Questions to answer
• a. In the xmlproc reply, which module gives an event-based interface to DTDs?
• b. Transcribe the stretch of the xmlproc reply from "This is easily" through "xmlproc is slow.)".

Supplied text

--- START ---

[XML-SIG] Re: While we're on the subject of xmlproc, DTDs and validation ...

Lars Marius Garshol larsga@ifi.uio.no
09 Jun 1999 00:26:53 +0200


* Jim Fulton
| 
| I'd like to have a very fast and simple parser that can do
| validation.

Hmmm. Maybe a better option than what you've been looking at would be
RXP, which is an all-C validating parser. 

<URL: http://www.cogsci.ed.ac.uk/~richard/rxp.html>

It's a little bit slower than expat, but that should drown in the time
occupied by the Python callbacks anyway. 

I've been thinking about writing a Python interface to RXP, but am not
really into C extensions yet and haven't got the time at the moment.

|   - Using (or stealing parts of) xmlproc to parse DTDs,

This is easily possible, and it will buy you some performance,
although probably not as much as you'd wish. (Especially for large
DTDs xmlproc is slow.)
 
| (I plan to post an updated pyexpat that implements the full
| C expat interface defined in the latest stable expat release,
| unless someone beats me to it. ;)

Great! When you do I'll update the SAX driver.
 
| I find that if I tell xmlproc to parse a file containing only a DTD,
| it will build the DTD related data structures for me, but:
| 
|   - I wonder if there is or should be a tool designed
|     just to do this.  Maybe there already is one that I've
|     missed.

xmlproc comes with a dtdparser.py module which gives you an
event-based interface to DTDs. Combined with the classes in xmldtd.py
this gives you the ability to parse a DTD without an associated
document. Look in the demo directory for dtddoc.py, which is an
example of this.
 
|   - Can I rely on the data structures created by the current
|     xmlproc?

Sorry, I don't understand the question. What do you mean by 'rely'?
 
| I'd like to have a tool for processing DTDs independent of
| parsing XML:
|
| [excellent reasons snipped]

Yup. These were all part of my motivation for making the DTD parsing
module of xmlproc separate from the rest.

--Lars M.

--- END ---

Provided records

--- START ---

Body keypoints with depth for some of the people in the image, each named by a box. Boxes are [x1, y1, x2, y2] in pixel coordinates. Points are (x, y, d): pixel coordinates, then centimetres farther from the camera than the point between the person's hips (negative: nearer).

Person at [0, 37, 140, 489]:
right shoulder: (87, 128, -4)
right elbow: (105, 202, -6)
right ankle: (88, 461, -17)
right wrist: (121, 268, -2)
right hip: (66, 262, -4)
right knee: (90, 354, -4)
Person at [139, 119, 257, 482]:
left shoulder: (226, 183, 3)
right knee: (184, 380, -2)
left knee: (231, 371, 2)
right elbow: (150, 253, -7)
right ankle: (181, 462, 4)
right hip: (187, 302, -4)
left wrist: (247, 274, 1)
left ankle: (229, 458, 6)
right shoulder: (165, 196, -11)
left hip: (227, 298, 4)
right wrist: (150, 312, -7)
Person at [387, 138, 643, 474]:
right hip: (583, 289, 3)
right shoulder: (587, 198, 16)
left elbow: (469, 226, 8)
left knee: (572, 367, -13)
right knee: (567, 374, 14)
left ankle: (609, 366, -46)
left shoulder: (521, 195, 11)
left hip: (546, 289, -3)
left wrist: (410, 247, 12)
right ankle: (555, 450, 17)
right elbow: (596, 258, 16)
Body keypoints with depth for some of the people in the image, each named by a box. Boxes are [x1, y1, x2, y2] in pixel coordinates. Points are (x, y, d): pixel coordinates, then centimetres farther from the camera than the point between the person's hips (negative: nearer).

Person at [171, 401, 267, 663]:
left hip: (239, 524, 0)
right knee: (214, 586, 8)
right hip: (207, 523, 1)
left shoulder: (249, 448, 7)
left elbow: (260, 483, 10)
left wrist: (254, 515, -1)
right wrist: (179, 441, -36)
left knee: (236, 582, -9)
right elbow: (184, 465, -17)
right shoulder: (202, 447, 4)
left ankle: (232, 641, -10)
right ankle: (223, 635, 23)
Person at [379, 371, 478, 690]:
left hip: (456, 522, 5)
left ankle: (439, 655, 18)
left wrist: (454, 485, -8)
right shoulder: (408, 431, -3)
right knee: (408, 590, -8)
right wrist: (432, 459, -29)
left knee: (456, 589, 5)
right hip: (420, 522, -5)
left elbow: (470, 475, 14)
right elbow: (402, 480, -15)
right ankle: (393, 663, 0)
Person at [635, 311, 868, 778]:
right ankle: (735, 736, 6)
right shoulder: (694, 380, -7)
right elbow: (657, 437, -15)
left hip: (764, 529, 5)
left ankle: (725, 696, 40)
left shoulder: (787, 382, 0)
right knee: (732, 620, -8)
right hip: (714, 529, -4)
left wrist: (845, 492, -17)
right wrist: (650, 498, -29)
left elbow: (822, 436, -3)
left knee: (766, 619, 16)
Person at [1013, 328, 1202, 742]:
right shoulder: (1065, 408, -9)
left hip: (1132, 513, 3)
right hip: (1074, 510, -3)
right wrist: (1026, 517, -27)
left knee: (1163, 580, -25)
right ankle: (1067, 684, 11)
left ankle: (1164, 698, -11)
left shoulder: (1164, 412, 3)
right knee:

--- END ---

Exercise responses
• a. dtdparser.py

• b.
This is easily possible, and it will buy you some performance,
although probably not as much as you'd wish. (Especially for large
DTDs xmlproc is slow.)